The incentive for primary producers to make financial provision under the scheme is to be found mainly in the income tax deductions that will be allowable for moneys deposited.

Conversely, proceeds received on the withdrawal of deposits for which tax deductions have been allowed are to be treated as assessable income for taxation purposes.

The scheme will be available for companies and individuals who, in income tax parlance, are engaged in a business of primary production.

This includes farming, grazing and other rural activities and the carrying on of fishing or forest operations.

Moneys deposited under the scheme will be borrowings by the Commonwealth and Loan Council approval has been obtained for this.

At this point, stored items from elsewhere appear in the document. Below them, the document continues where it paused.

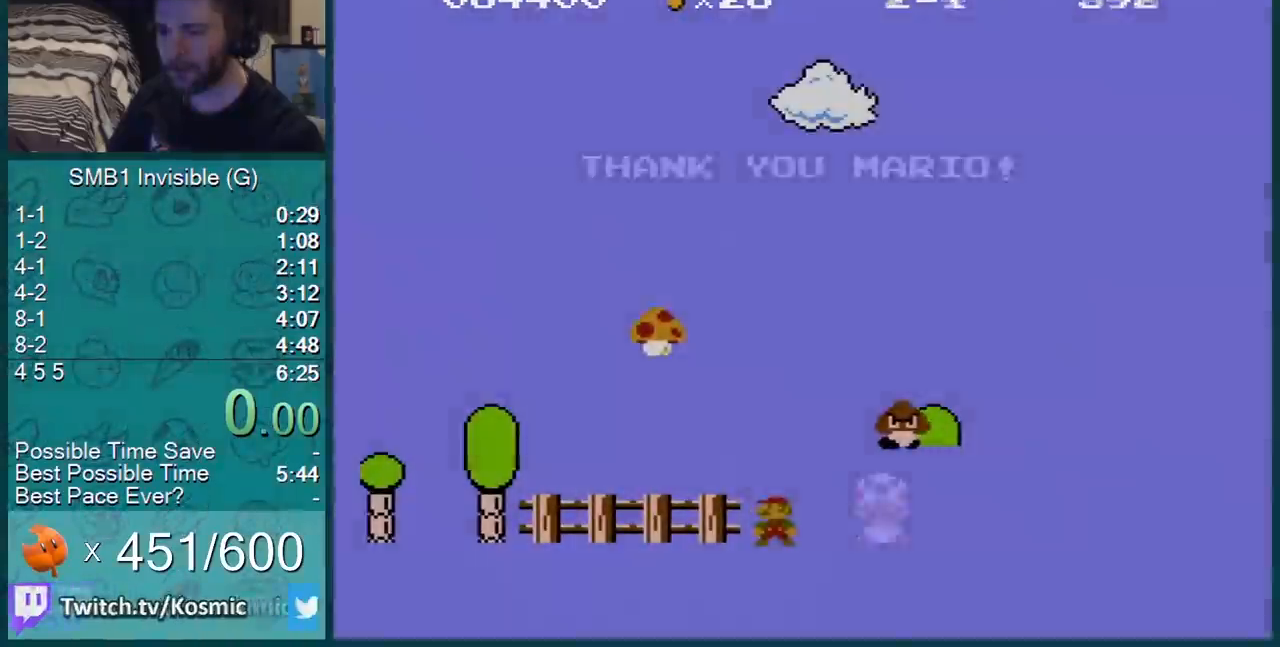
{"buttons": ["B"], "events": [[167, "A", "down"], [434, "A", "up"], [434, "DPAD_LEFT", "down"], [467, "DPAD_LEFT", "up"]]}
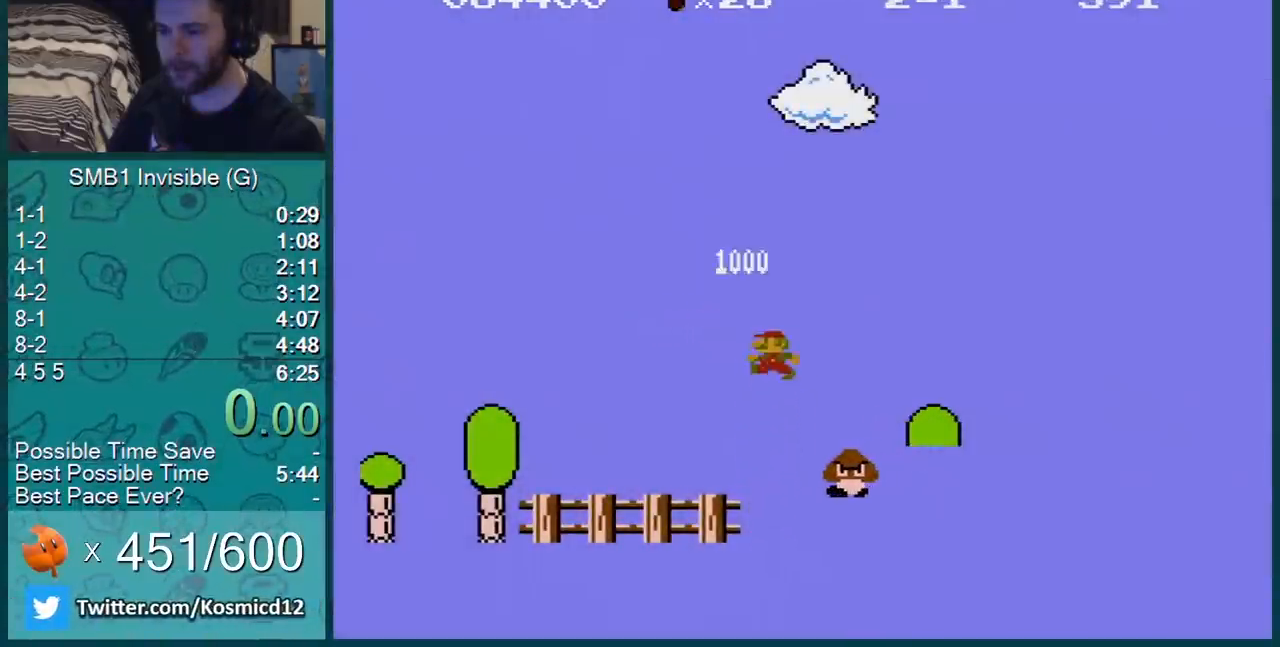
{"buttons": ["A", "B"], "events": [[33, "DPAD_RIGHT", "down"], [217, "DPAD_RIGHT", "up"], [434, "A", "down"]]}
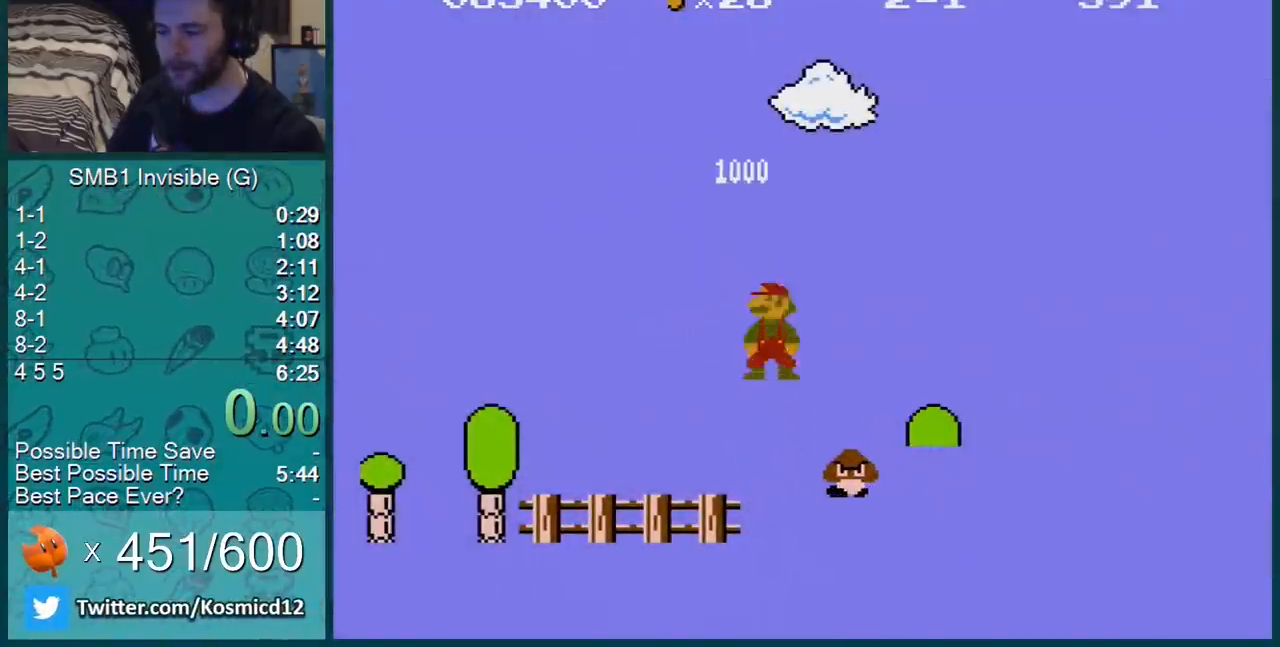
{"buttons": ["A", "B", "DPAD_RIGHT"], "events": [[34, "DPAD_RIGHT", "down"]]}
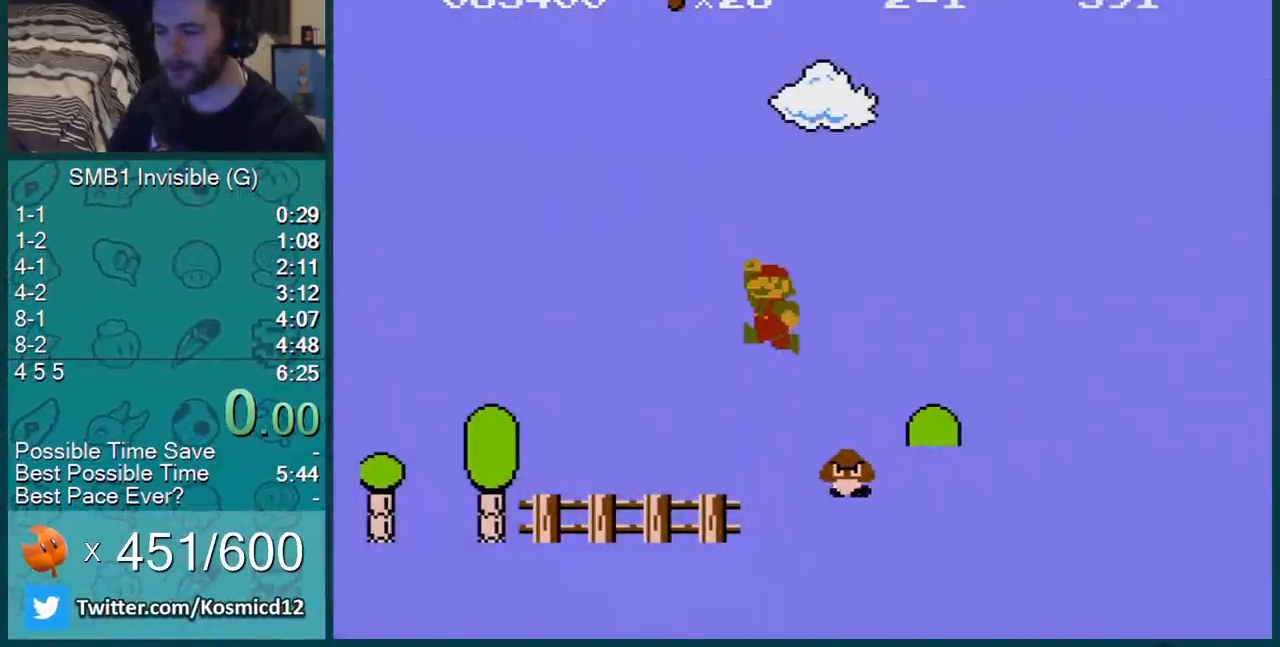
{"buttons": ["A", "B", "DPAD_RIGHT"], "events": []}
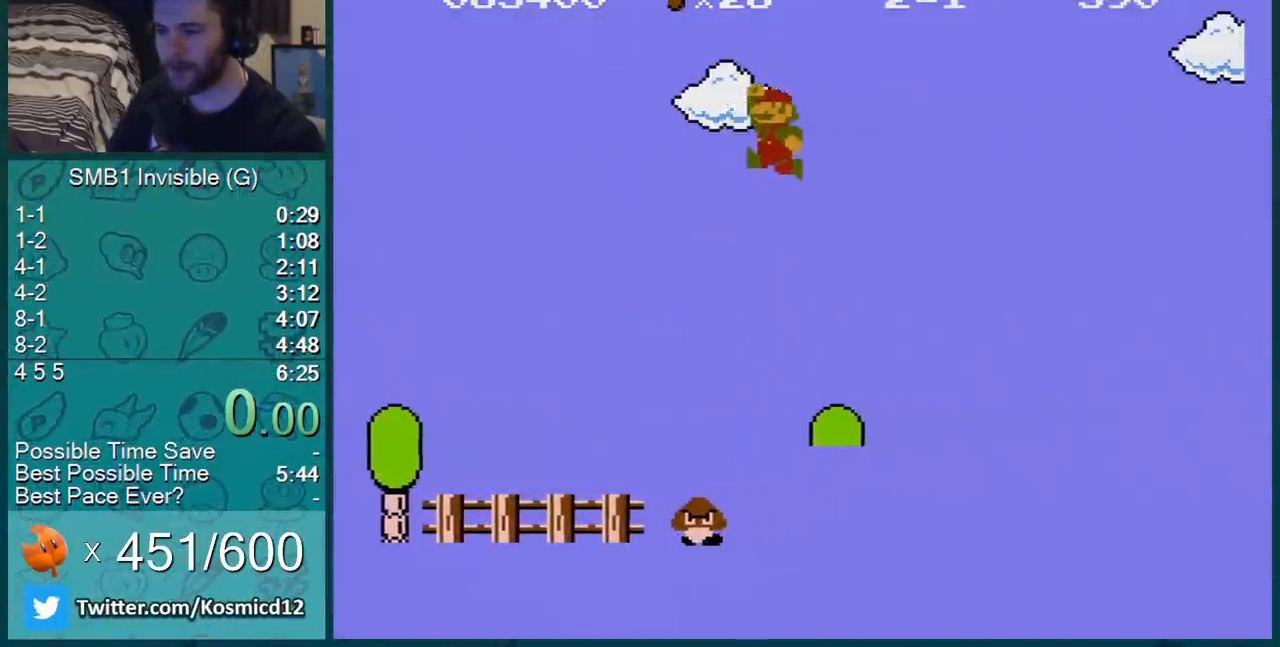
{"buttons": ["A", "B", "DPAD_DOWN"], "events": [[117, "A", "up"], [367, "DPAD_RIGHT", "up"], [434, "DPAD_DOWN", "down"], [484, "A", "down"]]}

Deposits will be accepted by the Commissioner of Taxation, to whom applications to withdraw moneys are also to be made.

Interest, initially at the rate of 5 per cent per annum, will be payable on deposits.

The interest rate will be variable by regulation.

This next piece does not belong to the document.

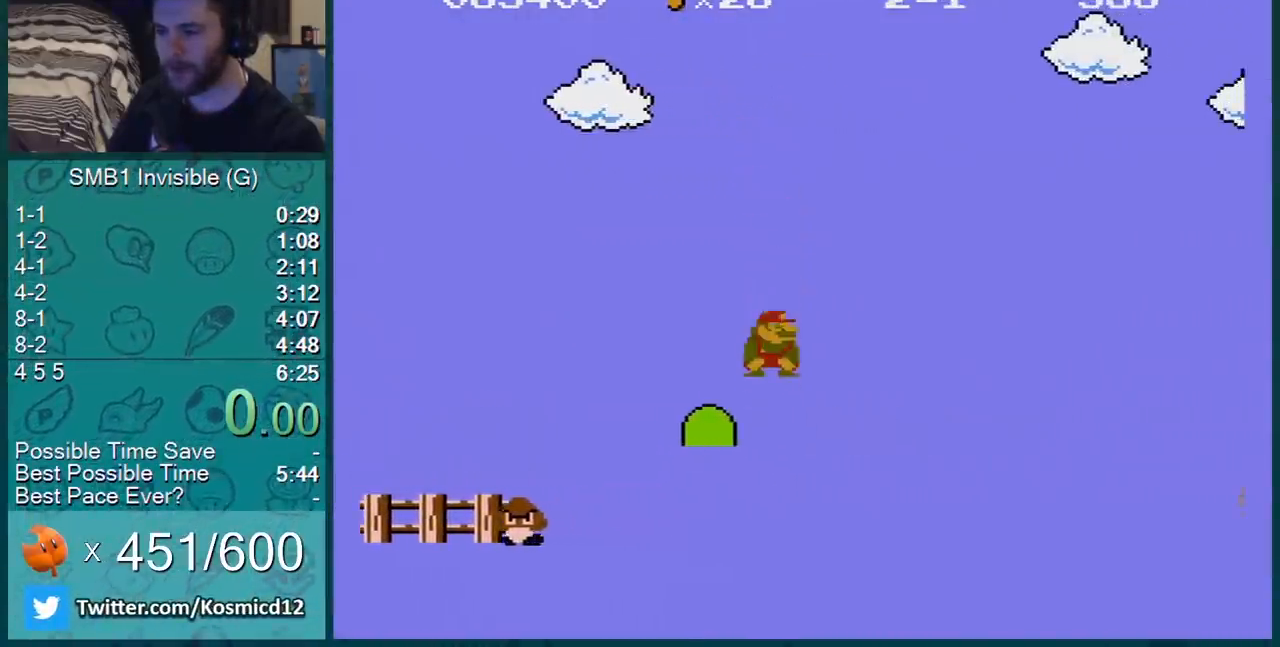
{"buttons": ["A", "B", "DPAD_RIGHT"], "events": [[83, "DPAD_RIGHT", "down"], [150, "DPAD_DOWN", "up"]]}
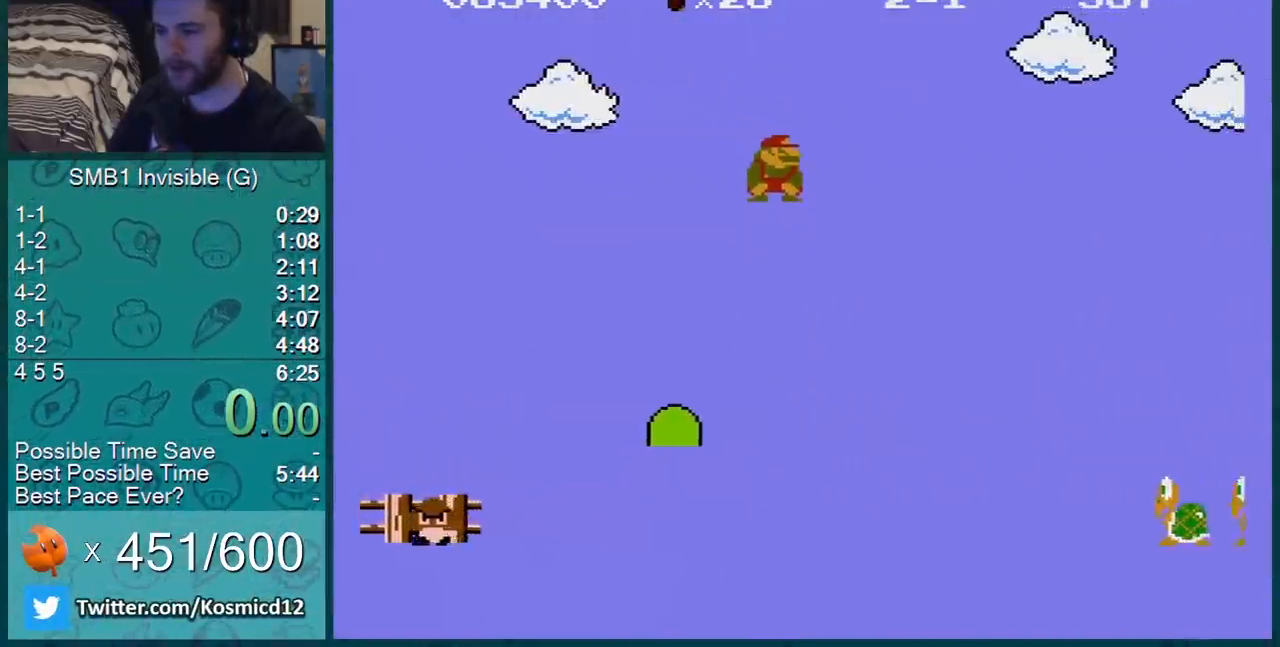
{"buttons": ["B", "DPAD_DOWN", "DPAD_LEFT"], "events": [[117, "A", "up"], [334, "DPAD_RIGHT", "up"], [367, "DPAD_DOWN", "down"], [401, "A", "down"], [467, "A", "up"], [501, "DPAD_LEFT", "down"]]}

Following enactment of this legislation, deposits that are lodged with the Commissioner not later than 31 January 1977 will, within the limits provided in the legislation, be allowable as tax deductions against income of the 1975-76 income year.

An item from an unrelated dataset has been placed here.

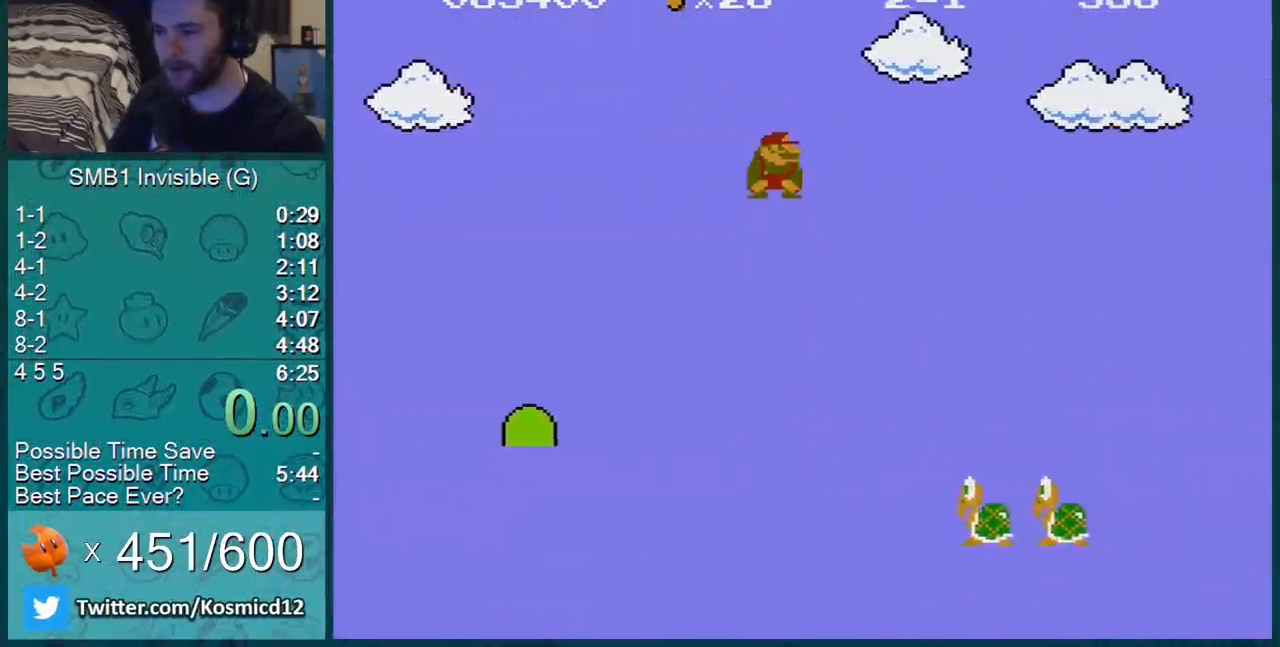
{"buttons": ["B", "DPAD_LEFT"], "events": [[16, "DPAD_DOWN", "up"]]}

Deposits lodged after 31 January 1977 and not later than 31 August 1977 will be deductible in respect of income of the year ending 30 June 1977.

Thereafter, deposits made in the period of 12 months ending 31 August of each year will be deductible against income of the year ending on the preceding 30 June.

For a taxpayer whose accounting period for income tax purposes ends on a date other than 30 June, the 12 months period will end two months after the close of the particular accounting period.

Deposits may be made by any individual or company but income tax deductions will be available only to depositors who carry on a business of primary production in Australia, or are partners or beneficiaries entitled to share in income from such a business carried on by a partnership or trust estate.

An infant beneficiary who is presently entitled to a share in primary production income of a deceased estate may qualify for deductions for deposits made by the trustee of the estate out of the beneficiary's share of the estate's income.

Deposits relating to any particular income year will be allowable as tax deductions up to an amount equal to 40 per cent of the depositor's gross income receipts for the year from primary production activities.

The deduction allowable in any assessment, however, will be no greater than the depositor's taxable income from sources other than property.

The total accumulated deductions at any one time, allowable to a depositor in respect of amounts lodged under the scheme or as drought bonds, will be subject to an upper limit of $100,000.

As a general rule an amount for which a tax deduction is allowable under the scheme must remain on deposit for at least 12 months.

A deposit may, however, be withdrawn within 12 months if the taxpayer is experiencing serious financial difficulties caused by circumstances not in existence when the deposit was made.

A depositor seeking to withdraw an amount within 12 months of lodgement will be required to satisfy the Commissioner of the grounds on which the application is based.

If the Commissioner is not satisfied, the matter is, on the taxpayer's request, to be referred to a Taxation Board of Review for consideration.

Amounts deposited in respect of the 1975-76 income year, that is, not later than 31 January 1977, can be withdrawn at any time if the taxpayer is experiencing serious financial difficulties, whether or not the difficulties are due to conditions that existed at the time that the deposits were made.

These special arrangements recognise that drought conditions may have been experienced by primary producers since 31 August 1976, which would have been the last day for making deposits in respect of the 1975-76 income year if the scheme had then been in operation.

An amount deposited and withdrawn by a primary producer before the end of the period in which a deposit may be made in respect of a particular year will not be allowable as a tax deduction.

So, for example, if a primary producer places an amount on deposit on 5 January 1977 and, on or before 31 January 1977, lodges an application to withdraw it on grounds of serious financial difficulty, a deduction will not be allowable against 1975-76 income if the deposit is returned.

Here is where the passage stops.